Imagine walking into a Gothic cathedral. Maybe it is Chartes Cathedral in France or the Cologne Cathedral in Germany. These are impressive structures from the outside, often towering over their surroundings. Yet, in some ways, the exterior of cathedrals can be a bit drab. Often worn by years and weather, they can lose their luster and sense of greatness. The stained glass, itself, is always dark and lifeless from the outside. For many in the world where secularism has become the dominant cultural disposition, some of these cathedrals merely function as inconvenient truths of a culture’s once Christian past. They have become more museum than house of worship; or worse, symbols of oppression rather than liberation and faith. Impressive in their physical design, yet ultimately meaningless to the enlightened or postmodern mind. But there is something this vantage point of the cathedral cannot communicate: the beauty illumined from within.

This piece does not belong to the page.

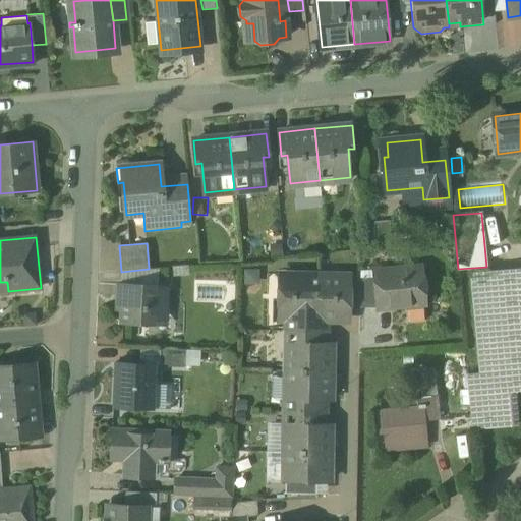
[(420,267),(373,272),(374,276),(378,307),(379,307),(424,303),(420,267)]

When preaching at St. Patrick’s Cathedral in 2008, Pope Benedict XVI made a point about the interior of the cathedral through the image of stained glass: “From the outside, those windows are dark, heavy, even dreary. But once one enters the church, they suddenly come alive. . . It is only from the inside, from the experience of faith and ecclesial life, that we see the Church as she truly is: flooded with grace, resplendent in beauty, adorned by the manifold gifts of the Spirit.” In other words, it is only from the inside of the cathedral that the light shines through and brings to life its beauty. So it goes with the faith of the Church. The truth and beauty of the Catholic faith can be seen only from the inside when we set aside preconceived notions and desires with a willingness to run the experiment of faith. It is a lived experience—from within illumined by the light of grace—that communicates something that a person could never see as an outside bystander.

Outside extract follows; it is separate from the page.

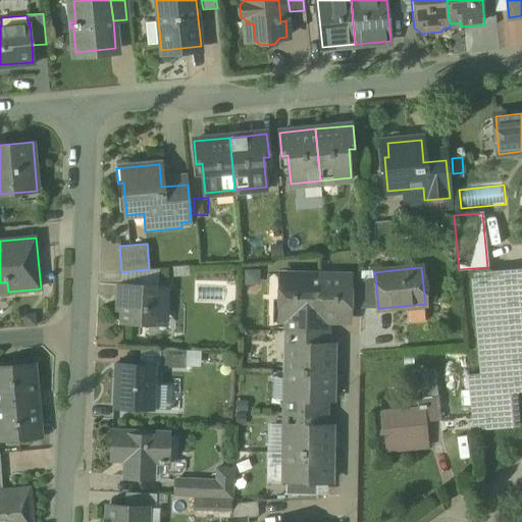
[(521,268),(469,273),(478,375),(468,375),(473,429),(518,424),(515,393),(521,392),(521,268)]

I often encounter people who only see the darkened windows or the worn exterior of the Church. There is little that attracts them and more that disturbs them, from the sins of her members to her seemingly outdated moral claims. This is a great difficulty to overcome as Pope Benedict says: “this is no easy task in a world which can tend to look at the Church, like those stained glass windows, ‘from the outside’: a world which deeply senses a need for spirituality, yet finds it difficult to ‘enter into’ the mystery of the Church.” But the great summons that we have as Christians is to open the door of the cathedral to the spiritually hungry: “It follows that we, who live the life of grace within the Church’s communion, are called to draw all people into this mystery of light.”
Where so many people get stuck is on the intellectual level, as if the faith is only about knowing and believing the right things. However, as Pope Benedict has pointed out elsewhere, being a Christian is much more than an intellectual affair. It is an encounter with the Person of Jesus Christ, which gives life a new horizon and a decisive direction. What living the experiment of faith requires is that the spiritually hungry come willing to see things differently; to see things from within the Church’s communion. This practice is a willingness to say “yes” to a truth and ecclesial community that precedes us and the need to take a risk of entering into something unknown. Only from within with the light of grace do things of the faith truly make sense. When we reach that point, we begin to see everything in a new way: “flooded with grace, resplendent in beauty, adorned by the manifold gifts of the Spirit.” As C.S. Lewis points out: “I believe in Christianity as I believe the sun has risen: not only because I see it, but because by it, I see everything else.”
People want to be alive in the light. The exterior view from the outside has proven fatal for so many. The spiritually dead are among us. Now is the time to call people to the inside, where the light truly shines and Christians truly live.